Há 44 anos, no dia 24 de agosto de 1954, o Brasil foi, literalmente, acordado com um tiro. A bala que, disparada pelo próprio presidente, tirou a vida do sr. Getúlio Vargas, naquela dramática manhã, constituiu o ponto culminante de um assustador agosto, que havia começado com o atentado contra o jornalista Carlos Lacerda (e que acabou matando o major Vaz, da Aeronáutica, que protegia Lacerda) e que ameaçava jogar o país numa guerra civil. Com sua morte, Getúlio Vargas reverteu a situação, transformou os que tentavam tirá-lo do Catete e da presidência em vilões e, como assinalou em sua Carta-Testamento, deixou a vida para entrar da História. E marcou também, de modo tenebroso, aquele mês.
Com efeito, a partir de então, a frágil democracia brasileira vivia cada agosto como se fosse uma antevéspera da tragédia. Para garantir ao oitavo mês do ano esta triste marca, 7 anos depois, no dia 25 de agosto, o presidente
Jânio Quadros, eleito pouco menos de um ano antes com esmagadora maioria, renunciava ao cargo, ia embora e deixava outra crise que, de novo, por pouco não levou o Brasil à uma conflagração interna. A solução para a crise de 61 só aconteceu em setembro, após negociações daquele que iria se revelar o grande articulador político do país, ao longo dos anos seguintes - Tancredo Neves.

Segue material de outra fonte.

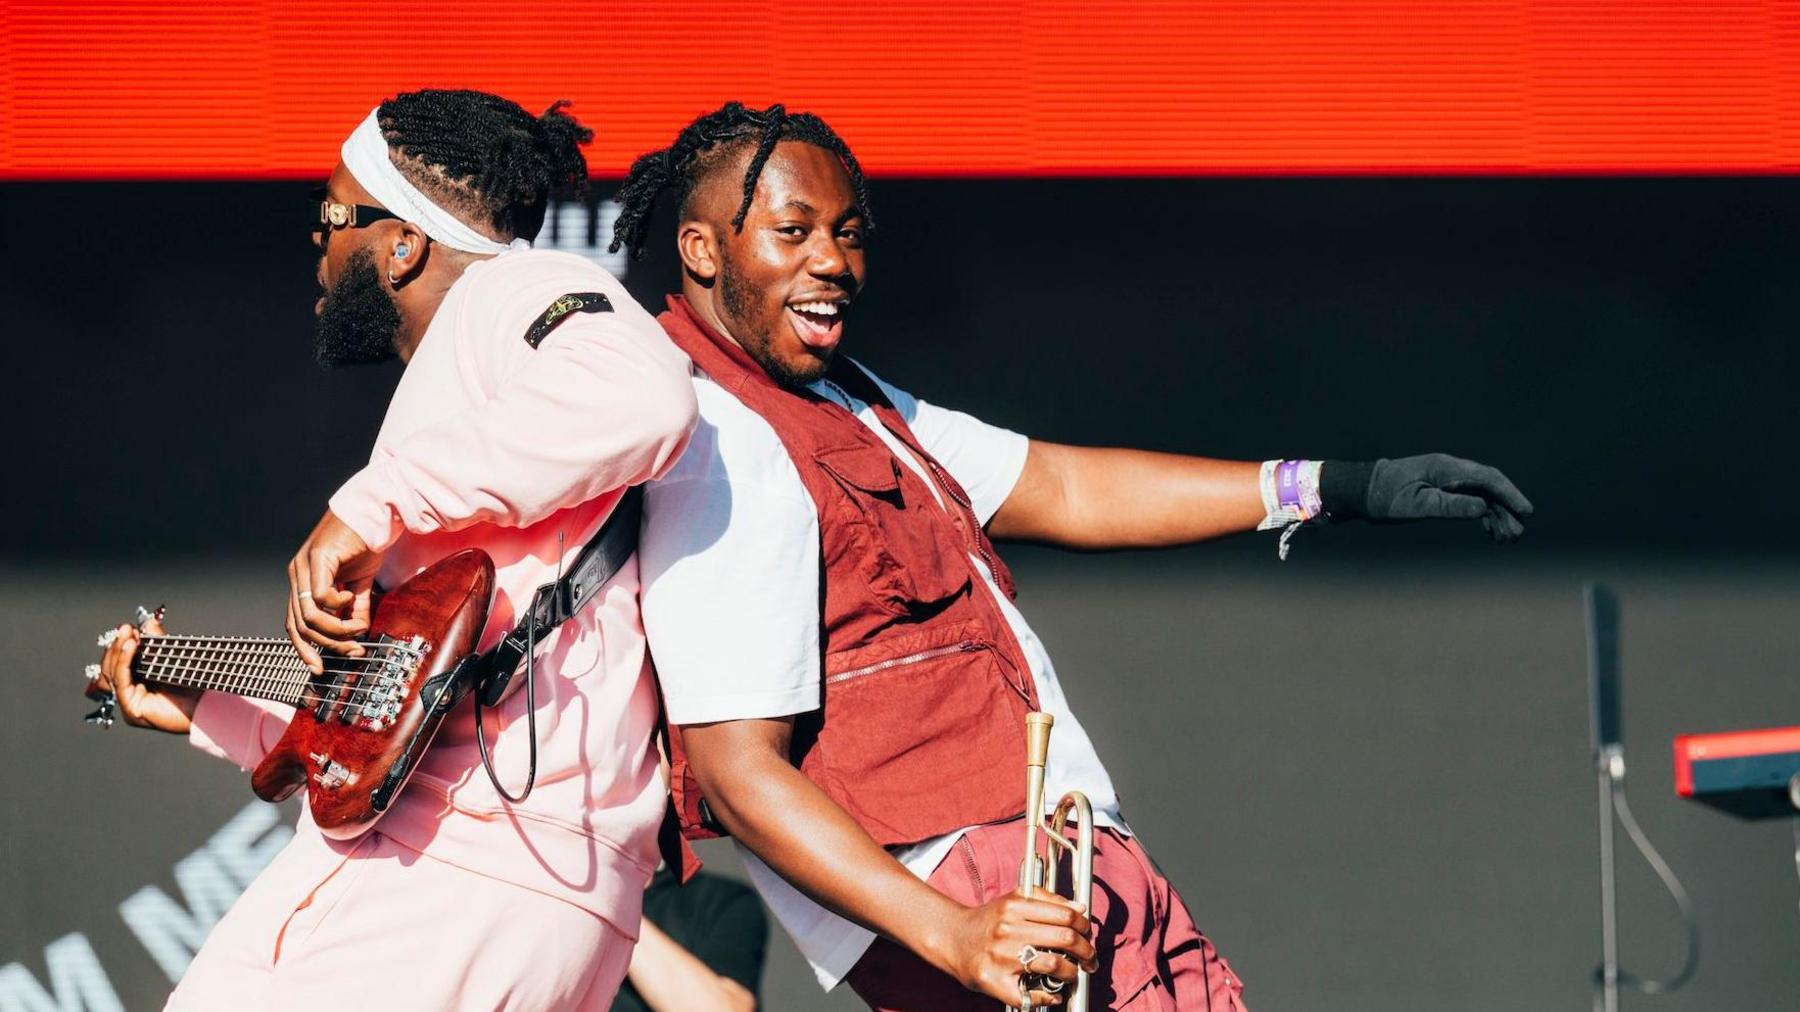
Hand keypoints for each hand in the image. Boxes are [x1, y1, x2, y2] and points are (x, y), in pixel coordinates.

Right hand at [91, 615, 199, 733]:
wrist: (209, 705)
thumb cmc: (194, 685)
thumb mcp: (172, 658)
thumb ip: (159, 642)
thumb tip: (149, 622)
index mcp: (138, 682)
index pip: (119, 663)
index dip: (121, 645)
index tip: (128, 628)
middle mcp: (131, 694)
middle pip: (111, 668)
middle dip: (117, 646)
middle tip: (125, 628)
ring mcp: (130, 703)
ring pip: (113, 674)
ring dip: (118, 651)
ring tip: (127, 634)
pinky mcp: (133, 710)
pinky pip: (122, 683)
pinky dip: (124, 663)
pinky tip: (131, 647)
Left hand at [287, 510, 379, 672]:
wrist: (376, 512)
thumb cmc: (365, 542)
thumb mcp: (359, 581)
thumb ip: (355, 606)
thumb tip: (358, 630)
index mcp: (303, 581)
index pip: (294, 625)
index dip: (305, 649)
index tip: (320, 668)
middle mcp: (297, 575)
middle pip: (300, 626)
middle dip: (327, 644)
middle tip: (353, 648)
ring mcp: (304, 566)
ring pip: (309, 616)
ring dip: (336, 629)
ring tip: (357, 626)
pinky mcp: (318, 558)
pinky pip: (321, 596)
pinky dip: (339, 604)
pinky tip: (352, 594)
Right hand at [926, 887, 1095, 1006]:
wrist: (952, 938)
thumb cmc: (986, 921)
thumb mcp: (1013, 900)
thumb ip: (1046, 900)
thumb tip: (1079, 908)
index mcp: (1015, 906)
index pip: (1066, 915)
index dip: (1084, 926)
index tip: (1087, 935)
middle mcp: (1008, 930)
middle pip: (1065, 938)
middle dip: (1086, 952)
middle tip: (1089, 959)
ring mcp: (1002, 957)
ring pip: (1054, 965)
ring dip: (1072, 973)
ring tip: (1073, 974)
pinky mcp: (995, 981)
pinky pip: (1031, 993)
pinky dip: (1049, 996)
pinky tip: (1053, 993)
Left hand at [1323, 454, 1533, 541]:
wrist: (1364, 491)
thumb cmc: (1386, 497)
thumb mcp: (1417, 504)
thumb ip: (1450, 506)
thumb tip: (1483, 509)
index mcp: (1447, 468)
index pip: (1488, 478)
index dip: (1510, 494)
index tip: (1526, 511)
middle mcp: (1452, 470)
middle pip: (1489, 489)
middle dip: (1506, 511)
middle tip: (1516, 536)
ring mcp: (1448, 479)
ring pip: (1482, 496)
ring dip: (1496, 516)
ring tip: (1507, 540)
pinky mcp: (1443, 490)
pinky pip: (1470, 501)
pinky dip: (1482, 516)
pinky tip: (1491, 532)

Agosto acabou sendo poupado de se perpetuar na memória nacional como o mês mais terrível do calendário porque o golpe militar de 64 acabou acontecendo antes - para uns, em 31 de março, para outros, em 1º de abril. Entretanto, na sequência dos anos, e ao longo do duro período da ditadura, sempre que agosto chegava havia uma espécie de anticlímax, criava-se um ambiente de expectativa e temor. Políticos não dormiam sossegados ao longo do mês, a imprensa detectava sinais assustadores em cada fato.
Esta situação, na verdade, era o reflexo da própria fragilidade das instituições políticas e, sem dúvida, como se pode constatar hoje, com a perspectiva dos fatos subsequentes, representava um reflexo do Brasil com um povo que tinha pouca experiência democrática, herdeiro de séculos de dominação colonial, seguida de quase 70 anos de monarquia, mais uma República do tipo coronelista, tudo resultando quase que na idéia de que a própria liberdade era mais um presente dos governantes que uma conquista dos cidadãos.

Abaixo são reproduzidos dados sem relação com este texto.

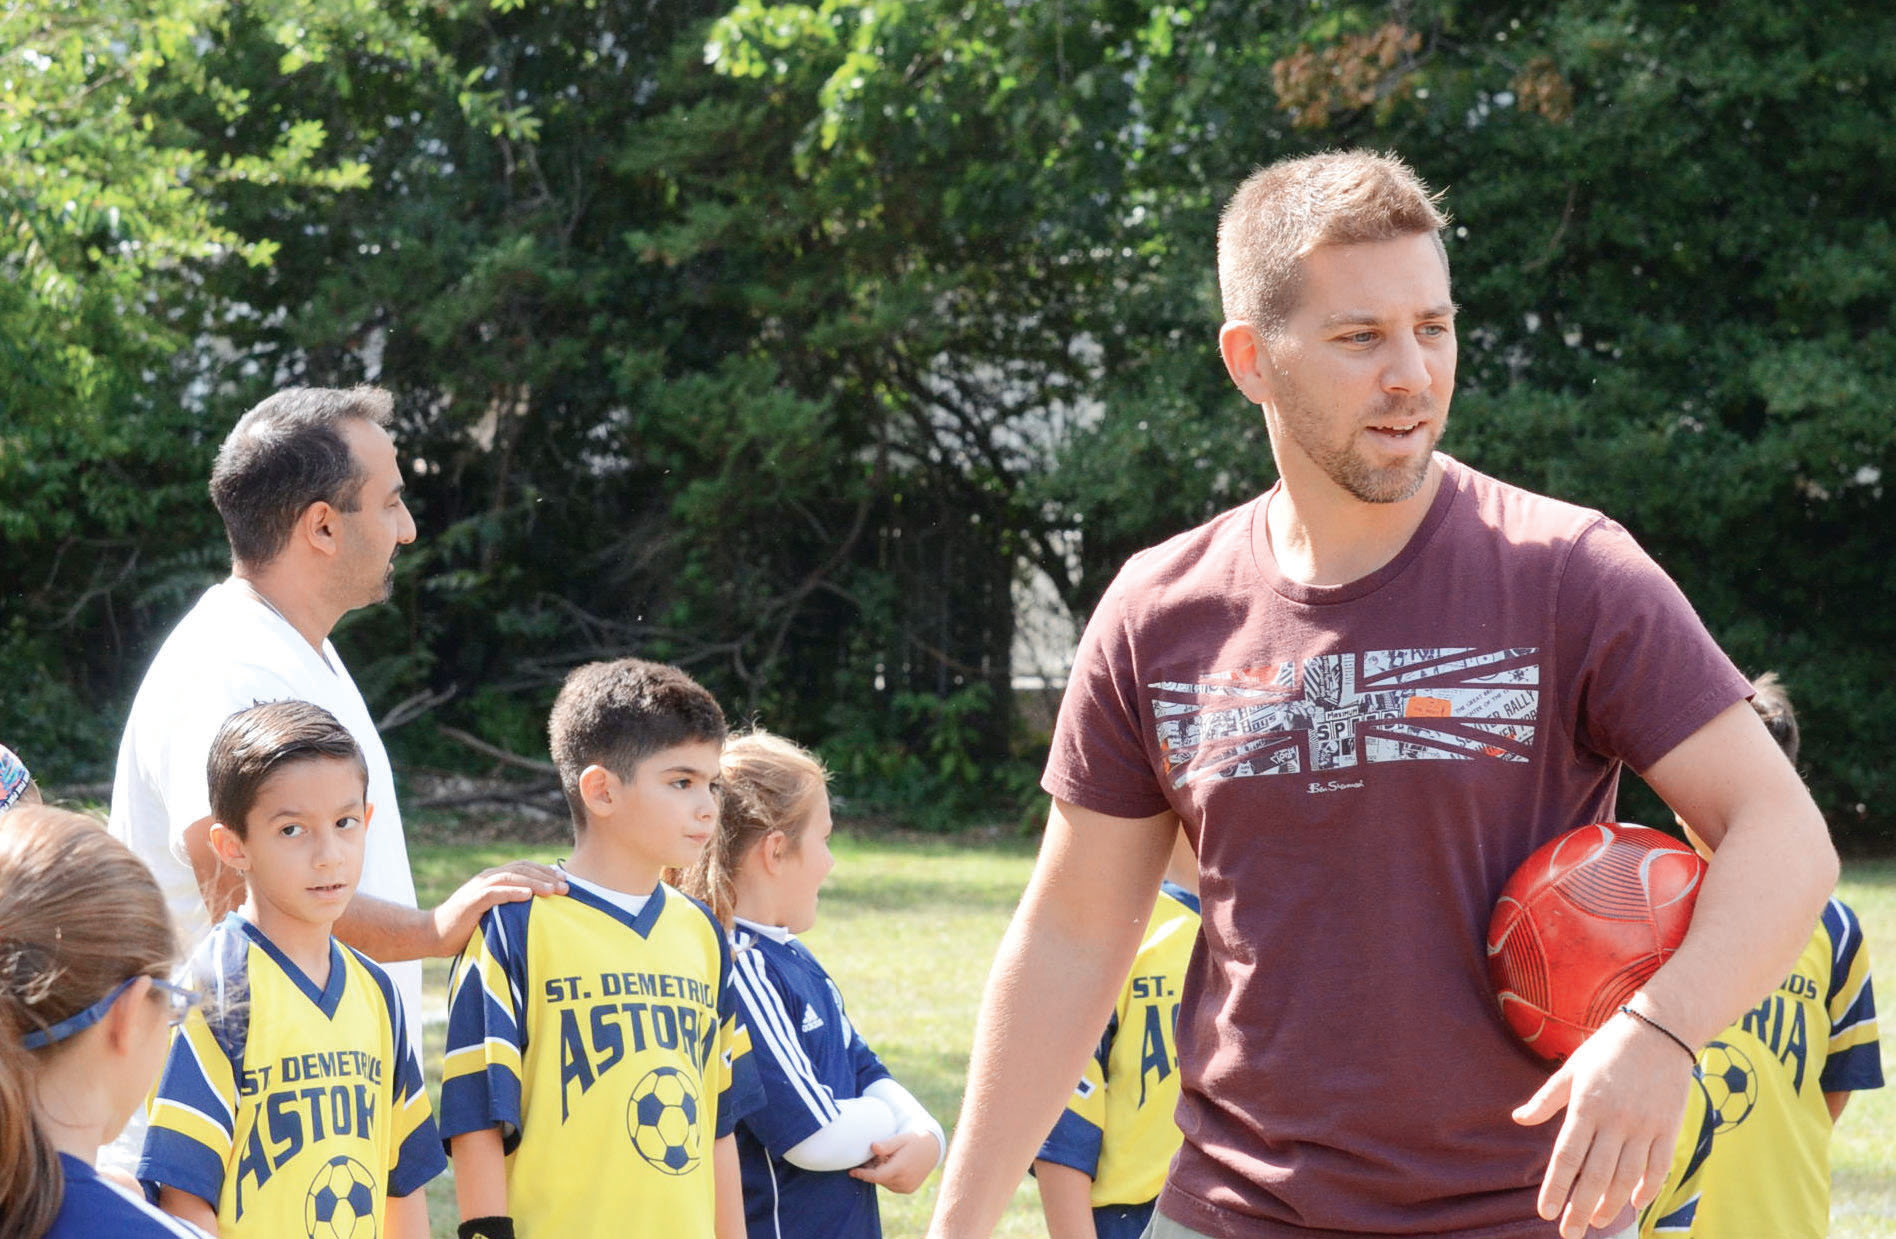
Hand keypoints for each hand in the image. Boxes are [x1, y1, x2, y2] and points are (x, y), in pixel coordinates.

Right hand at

Foi necessário um terrível período totalitário para que os brasileiros começassem a ter consciência de sua condição. A grande virada que os eleitores começaram a realizar, a partir principalmente de 1974, derrotando a ditadura em seu próprio jogo, e que culminou com o fim do regime ditatorial, sem guerra civil, sem sangue, mas também dentro das próprias regras dos tiranos (na eleição indireta para a presidência de Tancredo Neves), redefiniu o Brasil e serviu para dar, talvez pela primeira vez ao longo da História, um sentimento de auto-estima e respeito próprio que faltava.

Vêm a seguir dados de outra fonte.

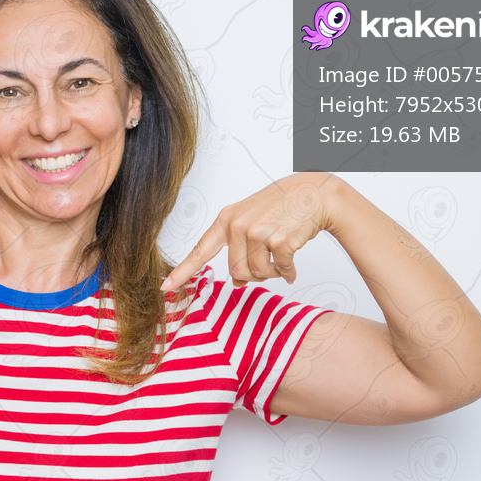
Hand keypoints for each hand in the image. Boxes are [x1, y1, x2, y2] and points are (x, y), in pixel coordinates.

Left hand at [162, 172, 337, 289]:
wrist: (314, 194)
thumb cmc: (283, 206)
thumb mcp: (252, 220)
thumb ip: (239, 247)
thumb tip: (236, 282)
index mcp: (227, 219)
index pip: (200, 250)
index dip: (183, 271)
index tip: (167, 286)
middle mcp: (238, 225)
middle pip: (236, 272)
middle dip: (253, 275)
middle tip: (267, 262)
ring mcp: (258, 232)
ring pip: (257, 274)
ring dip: (271, 274)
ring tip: (280, 258)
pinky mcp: (279, 241)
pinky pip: (279, 271)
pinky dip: (288, 272)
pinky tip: (292, 262)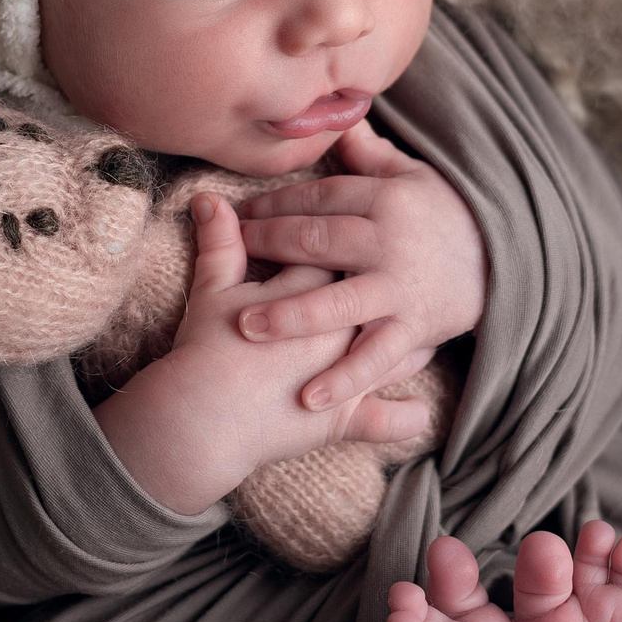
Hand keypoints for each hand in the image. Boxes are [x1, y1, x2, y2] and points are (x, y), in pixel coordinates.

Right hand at [92, 194, 439, 514]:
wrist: (201, 421)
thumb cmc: (204, 352)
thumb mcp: (210, 292)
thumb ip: (218, 243)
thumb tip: (209, 199)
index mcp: (313, 291)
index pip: (338, 255)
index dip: (341, 244)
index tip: (348, 236)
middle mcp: (342, 330)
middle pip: (372, 297)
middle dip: (382, 285)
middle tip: (390, 272)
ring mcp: (349, 375)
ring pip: (393, 352)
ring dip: (410, 342)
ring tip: (419, 331)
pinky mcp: (346, 422)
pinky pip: (387, 422)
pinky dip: (403, 419)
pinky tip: (418, 412)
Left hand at [234, 118, 487, 412]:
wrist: (510, 261)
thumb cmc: (451, 216)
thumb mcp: (415, 176)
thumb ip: (370, 155)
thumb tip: (337, 119)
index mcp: (385, 199)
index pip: (317, 197)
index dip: (273, 204)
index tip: (237, 214)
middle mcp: (389, 242)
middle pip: (317, 241)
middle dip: (268, 247)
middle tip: (229, 255)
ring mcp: (400, 288)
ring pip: (338, 301)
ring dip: (291, 314)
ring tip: (246, 325)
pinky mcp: (416, 329)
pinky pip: (375, 356)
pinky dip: (344, 378)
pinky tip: (309, 397)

A redemocratização, conquistada e não outorgada, abriu caminhos. O sofrimento dos anos Sarney (que quase mataram a esperança da população), as atribulações do período Collor e as incertezas do governo Itamar Franco deram a base para que, finalmente, o brasileiro vivesse plenamente seu papel como agente da História.
A segurança consequente do sucesso do plano de estabilização, iniciado por Itamar e consolidado por Fernando Henrique, deve-se em grande parte à conscientização do povo e representa um marco definitivo na vida deste povo. Com isto, agosto, agora, é um mês como os outros, e os eventos trágicos ocorridos há 44 ou 37 anos são lembrados como fatos históricos, lições para um povo a caminho de sua maioridade.